__Requirement__
Looking at the data that follows, count the lines containing the word "front" and write down only that count.

Stored data:
Content starts

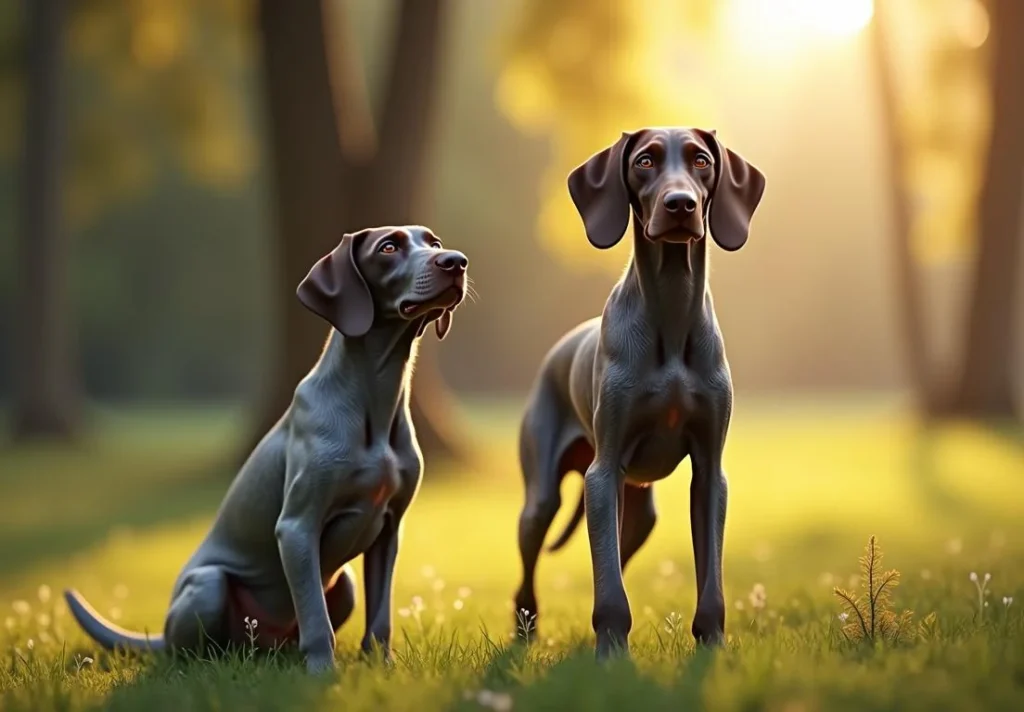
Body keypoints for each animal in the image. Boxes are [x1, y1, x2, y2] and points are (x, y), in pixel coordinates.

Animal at [68, 224, 471, 672]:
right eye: (388, 247)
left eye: (434, 244)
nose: (456, 261)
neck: (375, 404)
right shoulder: (297, 526)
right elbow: (316, 619)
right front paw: (323, 674)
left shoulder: (389, 530)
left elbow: (379, 618)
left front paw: (381, 669)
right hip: (209, 585)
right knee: (190, 648)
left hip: (343, 585)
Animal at [516, 126, 765, 655]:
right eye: (645, 161)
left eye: (701, 161)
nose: (680, 204)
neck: (671, 311)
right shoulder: (604, 471)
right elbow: (608, 586)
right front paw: (611, 656)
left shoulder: (709, 473)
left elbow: (708, 581)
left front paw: (712, 647)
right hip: (543, 498)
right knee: (532, 572)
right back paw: (525, 631)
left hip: (638, 513)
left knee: (616, 556)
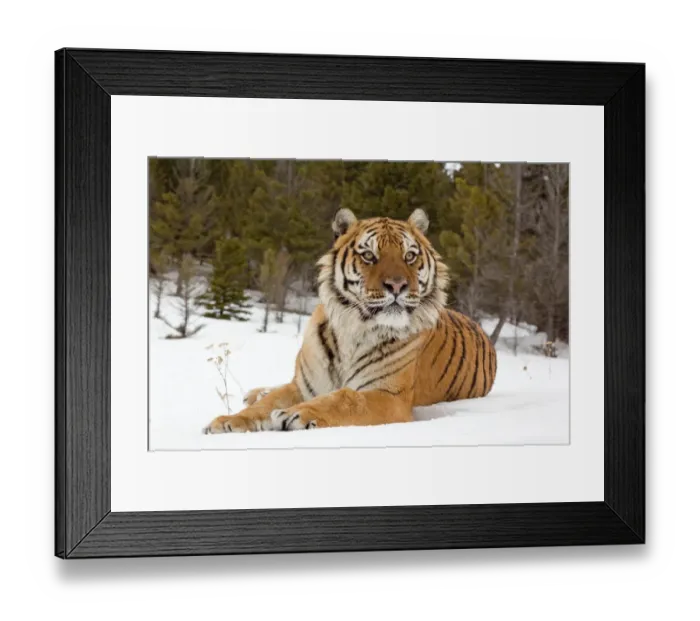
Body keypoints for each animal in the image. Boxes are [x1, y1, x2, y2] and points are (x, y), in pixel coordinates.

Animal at [204, 207, 497, 434]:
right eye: (369, 256)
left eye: (409, 256)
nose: (397, 285)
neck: (353, 330)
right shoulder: (304, 385)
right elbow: (267, 404)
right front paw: (227, 422)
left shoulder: (390, 396)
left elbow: (346, 398)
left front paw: (295, 414)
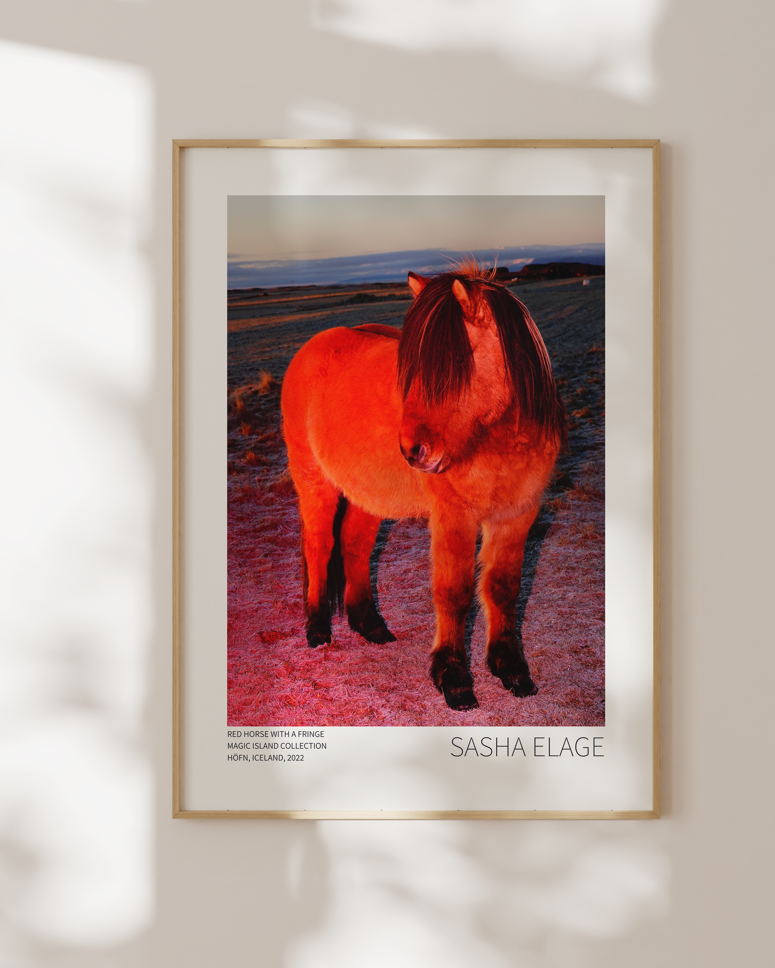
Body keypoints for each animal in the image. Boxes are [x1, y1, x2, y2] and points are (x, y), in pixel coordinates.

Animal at [280, 265, 567, 710]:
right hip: (314, 481)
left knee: (354, 544)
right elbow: (454, 593)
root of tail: (313, 347)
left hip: (367, 494)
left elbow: (503, 588)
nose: (413, 452)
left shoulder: (518, 513)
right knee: (319, 546)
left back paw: (370, 625)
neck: (494, 439)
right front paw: (454, 678)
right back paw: (317, 629)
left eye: (455, 361)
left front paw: (512, 670)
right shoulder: (454, 517)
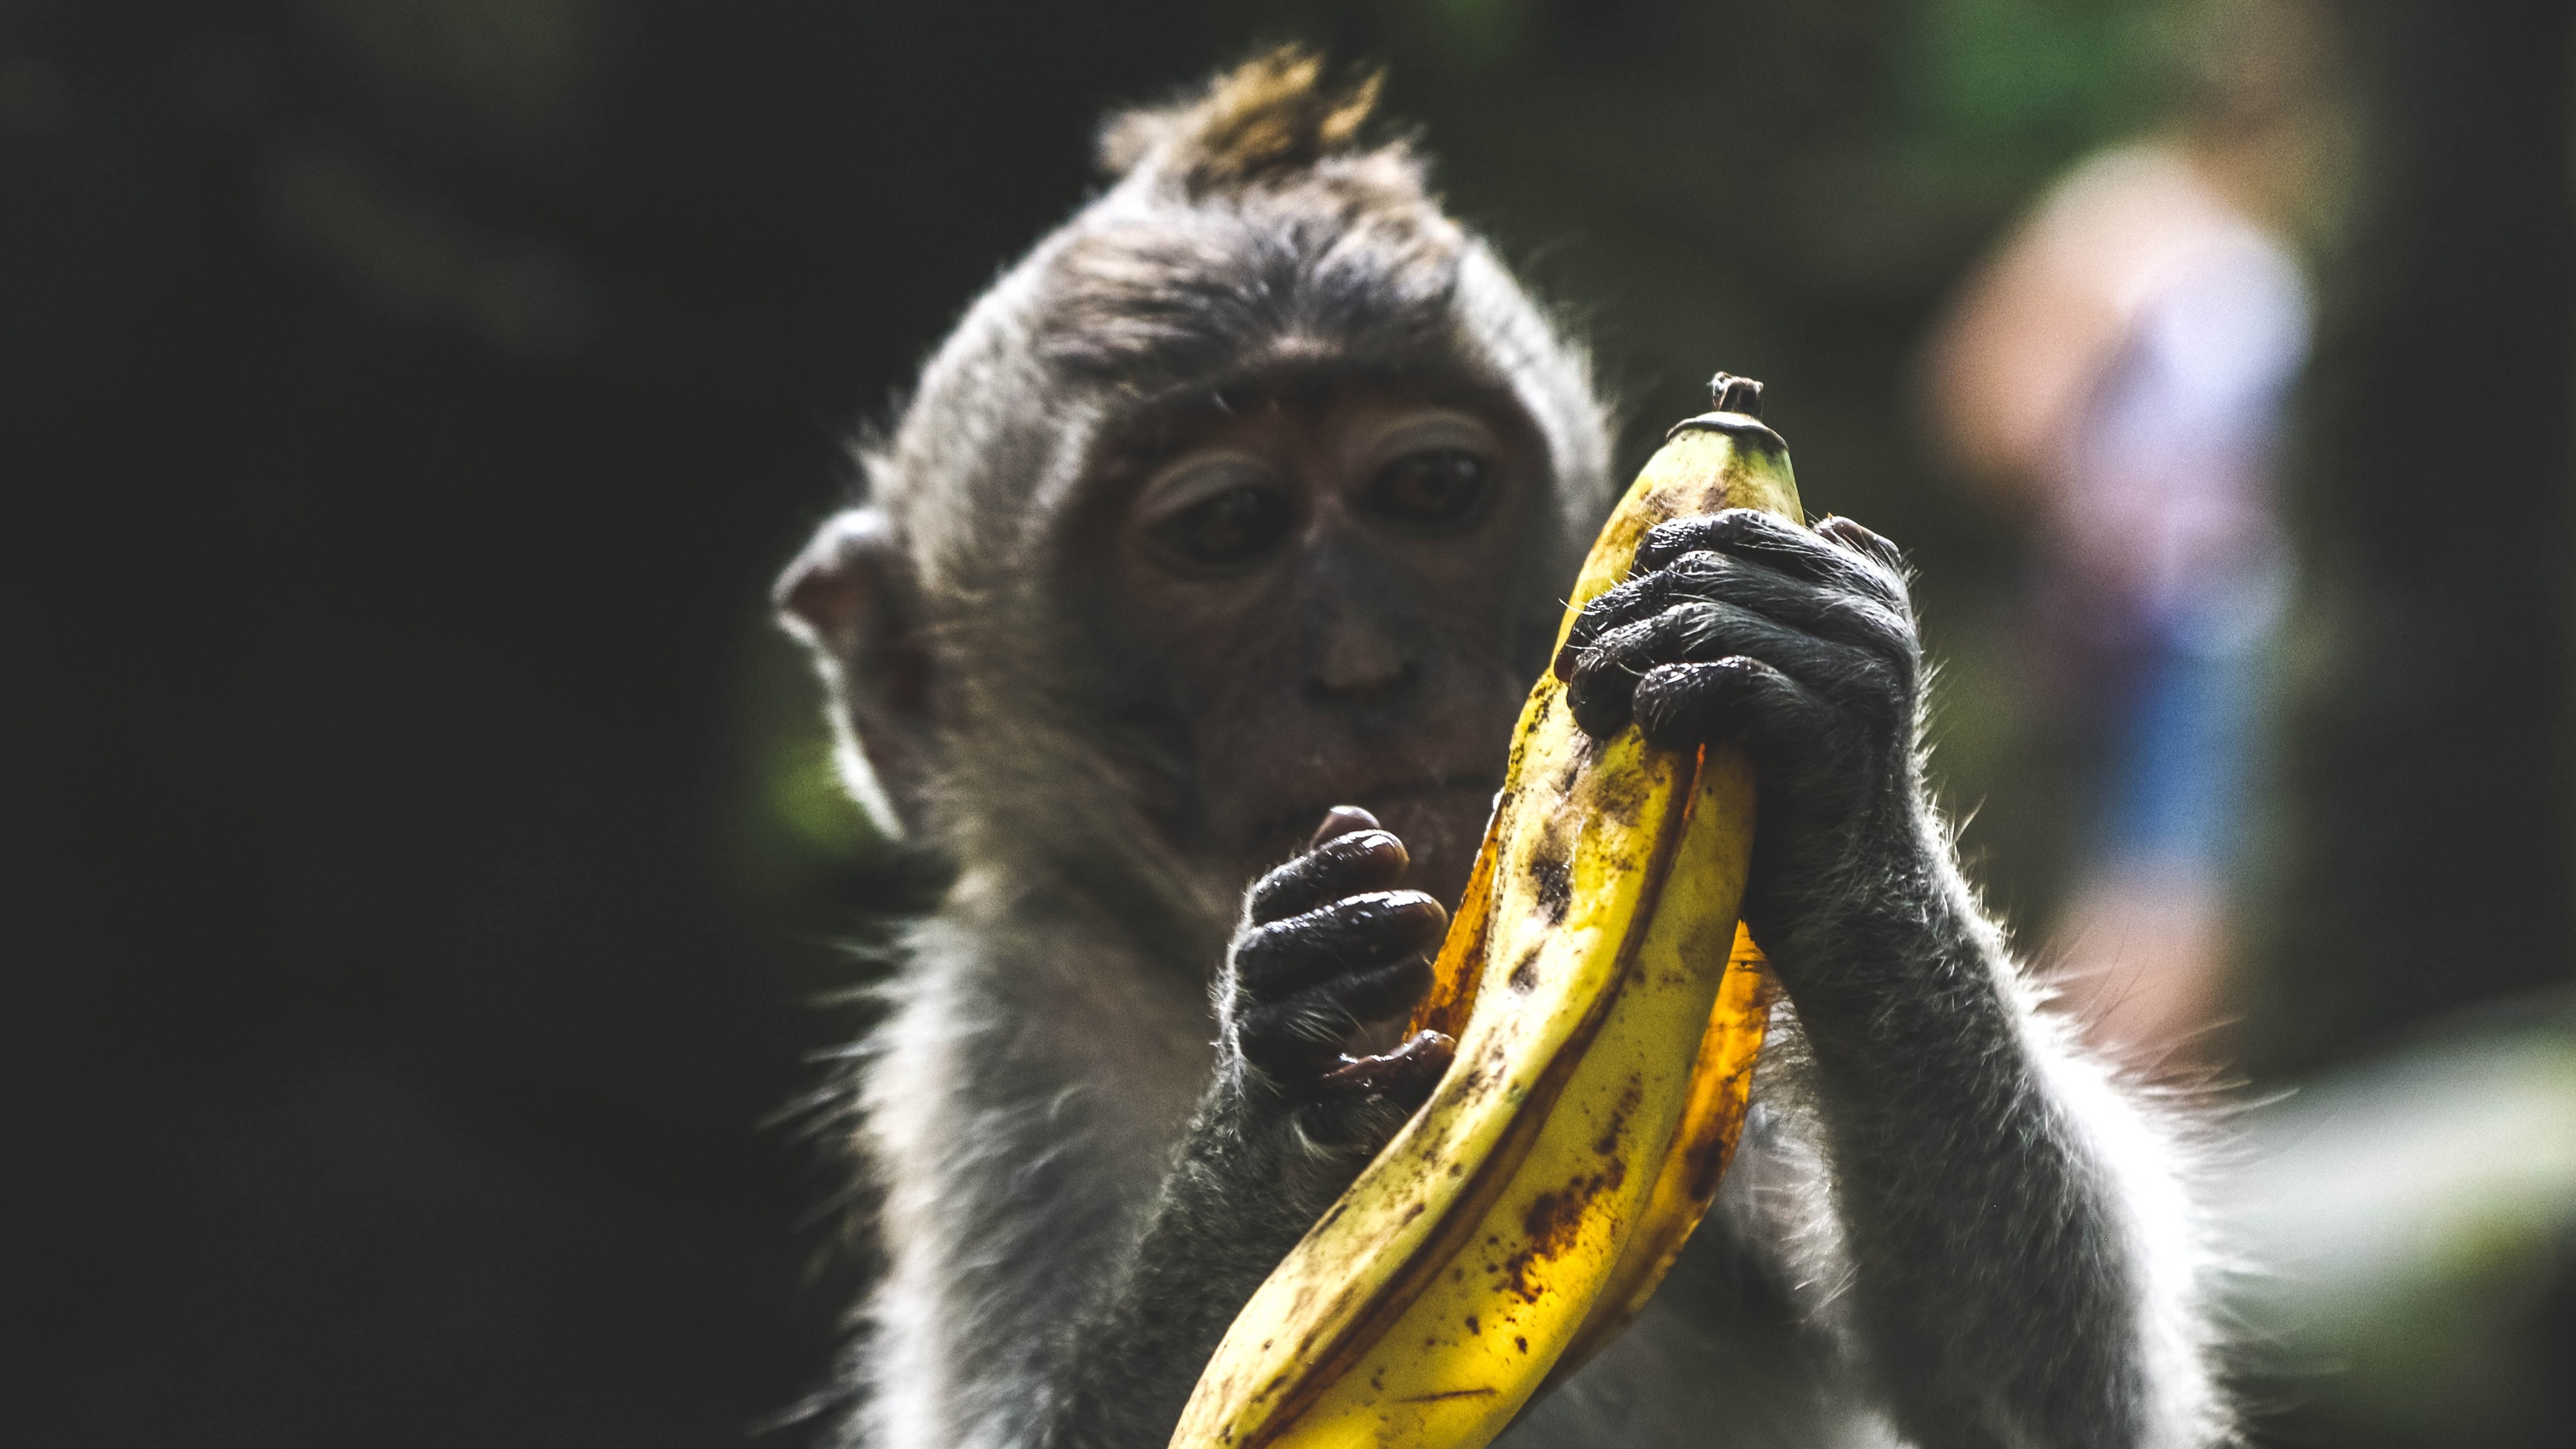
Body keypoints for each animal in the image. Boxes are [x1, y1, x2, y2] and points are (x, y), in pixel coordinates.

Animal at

Content ends

__Result__
8